Wednesday, October 13, 2010


Roo's on strike, and since he's a one man union, I don't know who to contact regarding negotiations because he's not talking.  Bored and irritated with my my cheek prodding, chew tube thrusting, and constant encouragement to "move it to the side", he is refusing to participate in mom-imposed speech therapy sessions.

We're at an impasse marked by lengthy standoffs where he holds lumps of soggy chicken or rice in his mouth while ever enthusiastically, I prompt him to move it to the side, and chew chew chew a hundred times or so.  When that doesn't work, we pull out the mirror and I show him how disgusting it looks oozing out of his mouth - okay, I don't tell him he's disgusting, but it doesn't mean I don't think it.  The mirror's supposed to help him see where he's moving the food.  He prefers smearing food on the mirror to see how that looks.

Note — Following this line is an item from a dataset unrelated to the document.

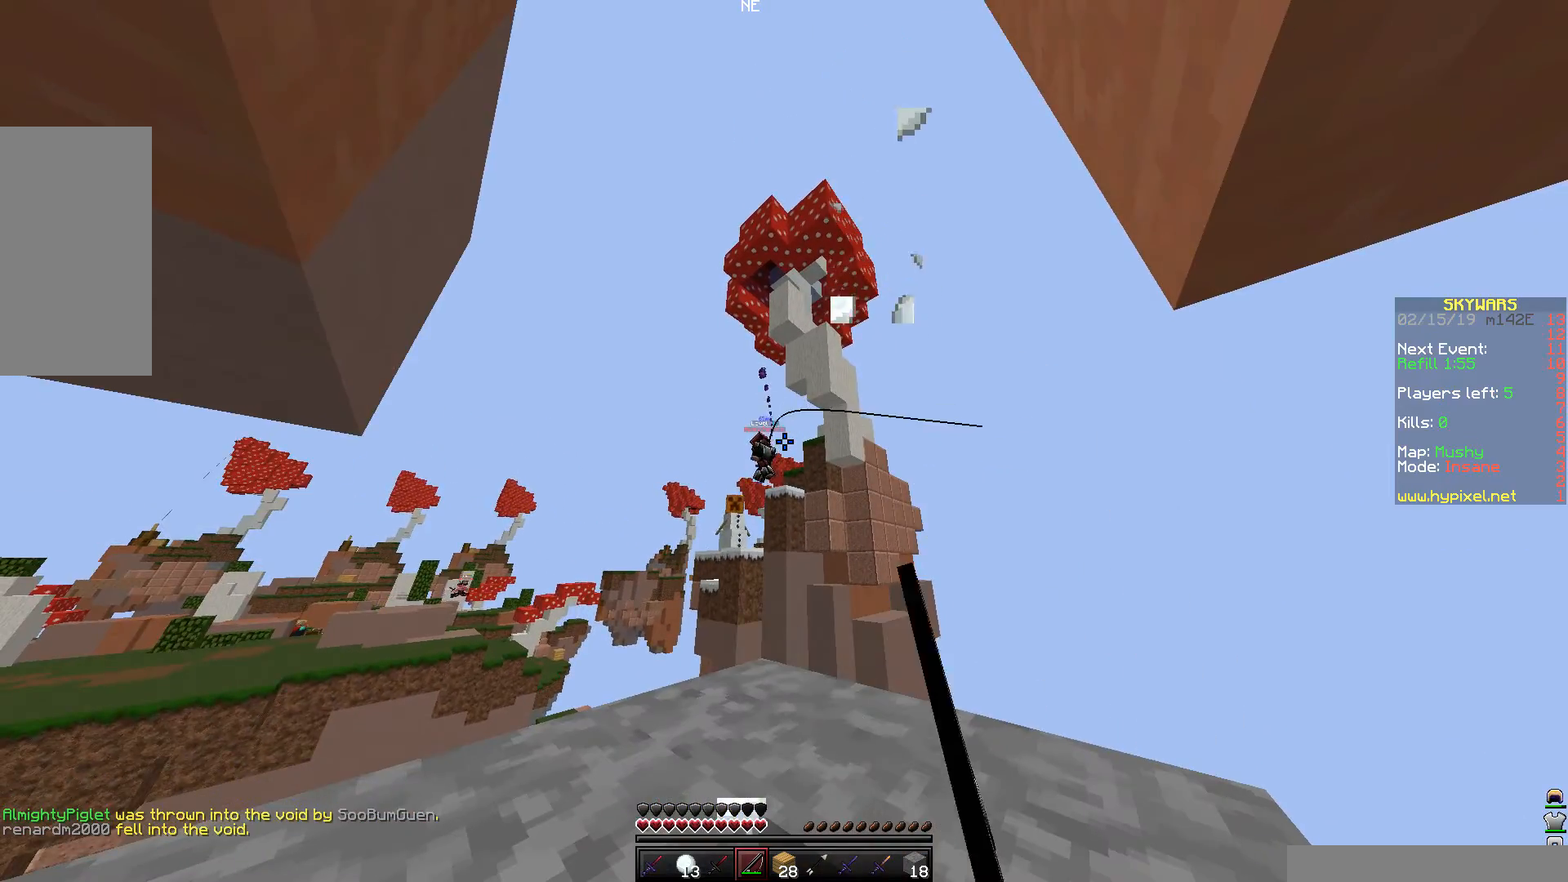
{"keys": [], "mouse": [], "events": []}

I am a broken record.  Move it to the side, Roo.  Use your tongue.  Use your tongue to move it to the side like this.  OK, good try, now use your teeth.  Chew it here on your back teeth.  Feel it there by your cheeks?  I see the food in the middle of your mouth.  Can you move it to the side?  Now chew like a lion!  Like this, see?  Swallow your bite.  Did you swallow it?  You did?  Vigorous applause, stickers, and a three ring circus ensue when a bite is eventually swallowed.  The poor kid.  Even I am annoyed with me. 

Is he going to outgrow this oral delay?  I mean, aside from the food allergies, EoE, oral delay, and failure to thrive, he is, ahem, healthy.  His gross motor skills are on track - if not outright advanced.  Can most 2.5-year-olds do the monkey bars without assistance?  Maybe if they weighed 22 pounds they could.  His kids' gym class teacher recently recommended a "real" gymnastics gym for him after witnessing his superior balance, strength for size, and fearlessness.  Of course she probably thinks he's one.  He talks like a champ...for example, "Actually Bean, we watched Yo Gabba Gabba earlier.  How about we watch Ralph? It's your favorite!"  or "That was a little bit whiny, Bean.  I don't like that.  Say it again in your regular voice".  Aside from the obvious exploitation of Bean for his own benefit, these are adequate sentences for toddler boy, no?  He walks, he runs, he jumps, he sings, he dances, does somersaults, and flips, he builds Lego towers, pees in the toilet, and has mastered my iPhone.  The kid is like a tiny ninja, so why the heck can't he chew a bite of pasta?